Bringing practitioners into the classroom does something that case studies and readings alone cannot: it makes the professional stakes of the work more visible and more apparent. Students working on their own data stories — analysing real YouTube comments and designing for a real platform — could see directly how the decisions they were making in their projects map onto the decisions made daily in a professional newsroom and content studio.

For a cohort training for careers in marketing communications, public relations, journalism, and digital media, the session offered more than technical knowledge.

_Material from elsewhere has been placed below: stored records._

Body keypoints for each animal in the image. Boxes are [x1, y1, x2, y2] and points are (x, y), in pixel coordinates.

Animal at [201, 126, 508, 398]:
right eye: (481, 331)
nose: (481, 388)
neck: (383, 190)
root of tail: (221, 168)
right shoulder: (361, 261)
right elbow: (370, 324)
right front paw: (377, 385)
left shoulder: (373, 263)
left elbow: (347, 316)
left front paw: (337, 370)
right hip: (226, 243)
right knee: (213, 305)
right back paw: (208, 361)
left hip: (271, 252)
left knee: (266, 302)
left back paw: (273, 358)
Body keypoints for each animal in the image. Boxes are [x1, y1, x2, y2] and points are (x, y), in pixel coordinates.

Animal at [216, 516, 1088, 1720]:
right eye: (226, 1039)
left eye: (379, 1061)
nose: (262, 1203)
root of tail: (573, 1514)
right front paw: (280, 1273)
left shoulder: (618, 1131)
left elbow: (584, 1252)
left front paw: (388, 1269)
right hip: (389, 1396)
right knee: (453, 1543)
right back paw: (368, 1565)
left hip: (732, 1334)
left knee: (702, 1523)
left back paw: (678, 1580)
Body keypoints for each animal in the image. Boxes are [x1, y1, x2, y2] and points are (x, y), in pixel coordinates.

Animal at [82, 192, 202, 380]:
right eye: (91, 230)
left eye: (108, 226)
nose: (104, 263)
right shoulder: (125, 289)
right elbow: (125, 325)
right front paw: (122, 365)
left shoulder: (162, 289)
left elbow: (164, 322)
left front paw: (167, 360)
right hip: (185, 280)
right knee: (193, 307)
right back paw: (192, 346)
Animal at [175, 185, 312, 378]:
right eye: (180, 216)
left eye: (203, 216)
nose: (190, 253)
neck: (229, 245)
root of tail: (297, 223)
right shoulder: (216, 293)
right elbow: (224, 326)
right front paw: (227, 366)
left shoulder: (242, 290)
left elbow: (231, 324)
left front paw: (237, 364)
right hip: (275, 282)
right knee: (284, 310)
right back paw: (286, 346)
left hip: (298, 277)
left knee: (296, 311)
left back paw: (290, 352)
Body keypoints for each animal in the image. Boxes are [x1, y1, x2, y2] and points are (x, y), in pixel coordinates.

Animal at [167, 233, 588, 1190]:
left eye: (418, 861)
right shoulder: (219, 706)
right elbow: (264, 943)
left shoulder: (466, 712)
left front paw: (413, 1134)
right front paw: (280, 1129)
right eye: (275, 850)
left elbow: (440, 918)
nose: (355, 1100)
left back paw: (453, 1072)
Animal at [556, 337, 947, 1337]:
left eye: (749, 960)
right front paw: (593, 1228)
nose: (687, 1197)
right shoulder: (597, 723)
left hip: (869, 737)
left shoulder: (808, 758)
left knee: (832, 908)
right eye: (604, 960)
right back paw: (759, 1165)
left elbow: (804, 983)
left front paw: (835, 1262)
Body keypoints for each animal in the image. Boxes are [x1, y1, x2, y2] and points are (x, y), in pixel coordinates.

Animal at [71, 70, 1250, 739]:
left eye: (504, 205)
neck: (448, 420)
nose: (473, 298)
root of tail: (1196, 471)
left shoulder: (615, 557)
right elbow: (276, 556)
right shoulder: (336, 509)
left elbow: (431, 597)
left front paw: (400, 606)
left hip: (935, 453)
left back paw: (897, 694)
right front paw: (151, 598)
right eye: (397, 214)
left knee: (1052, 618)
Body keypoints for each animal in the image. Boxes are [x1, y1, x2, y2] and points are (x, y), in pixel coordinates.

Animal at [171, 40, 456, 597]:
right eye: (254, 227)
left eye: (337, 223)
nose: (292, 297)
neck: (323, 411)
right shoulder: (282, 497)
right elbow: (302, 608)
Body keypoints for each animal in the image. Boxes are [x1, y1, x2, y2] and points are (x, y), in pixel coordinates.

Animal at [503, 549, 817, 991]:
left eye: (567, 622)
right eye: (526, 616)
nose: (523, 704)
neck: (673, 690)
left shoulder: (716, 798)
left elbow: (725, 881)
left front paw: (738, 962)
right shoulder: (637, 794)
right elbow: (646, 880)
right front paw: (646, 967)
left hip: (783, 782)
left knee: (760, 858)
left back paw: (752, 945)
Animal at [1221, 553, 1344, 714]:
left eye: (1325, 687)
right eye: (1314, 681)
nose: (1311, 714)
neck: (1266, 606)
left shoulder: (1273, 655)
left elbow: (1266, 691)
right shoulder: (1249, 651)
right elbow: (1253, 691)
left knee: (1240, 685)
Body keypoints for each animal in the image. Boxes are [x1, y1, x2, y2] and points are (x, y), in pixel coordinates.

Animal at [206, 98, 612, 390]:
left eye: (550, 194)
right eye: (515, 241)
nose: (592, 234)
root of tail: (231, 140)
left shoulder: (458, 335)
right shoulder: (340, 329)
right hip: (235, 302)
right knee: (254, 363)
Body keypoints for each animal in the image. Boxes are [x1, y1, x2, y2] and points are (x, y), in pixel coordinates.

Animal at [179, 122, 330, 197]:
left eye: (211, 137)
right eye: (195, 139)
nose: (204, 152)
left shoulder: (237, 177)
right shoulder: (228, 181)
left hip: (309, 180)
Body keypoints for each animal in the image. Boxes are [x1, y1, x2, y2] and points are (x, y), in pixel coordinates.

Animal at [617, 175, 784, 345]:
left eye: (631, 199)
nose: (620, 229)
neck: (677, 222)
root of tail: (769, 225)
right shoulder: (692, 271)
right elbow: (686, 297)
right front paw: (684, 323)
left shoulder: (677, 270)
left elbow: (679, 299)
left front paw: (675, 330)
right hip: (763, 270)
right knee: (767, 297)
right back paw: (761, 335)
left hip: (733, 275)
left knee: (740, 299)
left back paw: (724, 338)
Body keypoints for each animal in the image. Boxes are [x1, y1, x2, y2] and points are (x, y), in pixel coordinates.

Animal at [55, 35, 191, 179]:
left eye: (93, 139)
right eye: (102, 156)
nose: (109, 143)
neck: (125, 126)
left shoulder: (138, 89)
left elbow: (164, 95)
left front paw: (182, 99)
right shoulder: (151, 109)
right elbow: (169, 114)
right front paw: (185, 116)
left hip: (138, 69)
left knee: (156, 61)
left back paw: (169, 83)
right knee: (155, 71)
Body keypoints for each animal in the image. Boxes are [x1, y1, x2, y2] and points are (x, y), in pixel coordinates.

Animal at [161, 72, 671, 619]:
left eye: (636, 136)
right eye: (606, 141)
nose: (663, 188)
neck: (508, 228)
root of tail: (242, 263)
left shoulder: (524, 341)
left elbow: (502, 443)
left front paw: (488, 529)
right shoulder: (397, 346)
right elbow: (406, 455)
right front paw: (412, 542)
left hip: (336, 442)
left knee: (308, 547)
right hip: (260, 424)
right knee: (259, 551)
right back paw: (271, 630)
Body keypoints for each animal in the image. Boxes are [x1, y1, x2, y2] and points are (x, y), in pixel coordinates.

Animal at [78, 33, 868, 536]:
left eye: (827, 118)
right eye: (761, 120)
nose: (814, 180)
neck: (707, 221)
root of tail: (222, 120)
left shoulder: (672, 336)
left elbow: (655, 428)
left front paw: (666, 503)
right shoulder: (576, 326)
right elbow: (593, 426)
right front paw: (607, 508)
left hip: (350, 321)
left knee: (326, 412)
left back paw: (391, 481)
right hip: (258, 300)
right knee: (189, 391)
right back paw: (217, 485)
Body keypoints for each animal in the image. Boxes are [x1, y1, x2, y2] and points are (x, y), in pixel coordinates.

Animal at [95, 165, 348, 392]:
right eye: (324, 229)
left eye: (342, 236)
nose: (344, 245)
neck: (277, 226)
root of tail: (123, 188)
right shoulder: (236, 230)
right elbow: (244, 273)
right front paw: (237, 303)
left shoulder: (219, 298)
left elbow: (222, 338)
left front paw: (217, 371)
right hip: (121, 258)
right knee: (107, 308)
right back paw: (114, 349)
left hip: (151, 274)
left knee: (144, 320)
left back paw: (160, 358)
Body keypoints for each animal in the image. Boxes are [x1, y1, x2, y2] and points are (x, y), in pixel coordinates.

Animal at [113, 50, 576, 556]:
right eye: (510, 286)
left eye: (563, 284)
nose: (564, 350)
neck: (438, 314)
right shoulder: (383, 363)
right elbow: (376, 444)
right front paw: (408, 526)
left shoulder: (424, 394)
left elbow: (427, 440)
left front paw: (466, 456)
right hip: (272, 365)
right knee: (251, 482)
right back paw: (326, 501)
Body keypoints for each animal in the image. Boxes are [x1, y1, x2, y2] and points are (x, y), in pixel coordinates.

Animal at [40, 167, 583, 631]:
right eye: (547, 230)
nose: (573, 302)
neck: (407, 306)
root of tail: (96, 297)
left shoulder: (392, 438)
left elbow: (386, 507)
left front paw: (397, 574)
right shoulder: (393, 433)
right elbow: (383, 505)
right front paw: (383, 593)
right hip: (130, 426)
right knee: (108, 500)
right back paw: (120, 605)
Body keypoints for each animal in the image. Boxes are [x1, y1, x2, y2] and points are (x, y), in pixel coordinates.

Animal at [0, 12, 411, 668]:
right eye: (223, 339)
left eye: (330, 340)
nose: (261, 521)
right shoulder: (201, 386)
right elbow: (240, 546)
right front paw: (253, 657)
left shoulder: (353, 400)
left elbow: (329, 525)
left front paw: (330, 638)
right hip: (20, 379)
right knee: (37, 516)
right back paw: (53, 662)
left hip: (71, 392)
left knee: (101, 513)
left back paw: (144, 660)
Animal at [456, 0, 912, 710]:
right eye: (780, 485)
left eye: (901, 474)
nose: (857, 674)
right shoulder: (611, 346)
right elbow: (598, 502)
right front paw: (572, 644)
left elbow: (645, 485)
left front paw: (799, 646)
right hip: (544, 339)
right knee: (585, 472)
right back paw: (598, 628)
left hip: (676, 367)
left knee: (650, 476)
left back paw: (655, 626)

It offered a sense of what the field actually looks like when data literacy, design thinking, and editorial judgment are integrated into a single practice.

Data storytelling in Indonesia is a growing space. As platforms evolve and audiences become more visually literate, the demand for communicators who can move fluently between data and narrative will only increase. Sessions like this one — connecting the analytical frameworks of the classroom to the lived practice of working organisations — are part of how that next generation is being prepared.

The Data Analytics in Communications unit is offered as part of the Master of Marketing and Digital Communications at Monash University, Indonesia, and is available as an elective across other master's programs. Good News From Indonesia (GNFI) is a digital media platform focused on factual, data-driven content about Indonesia. GoodStats, its data journalism and visualisation division, is based in Jakarta.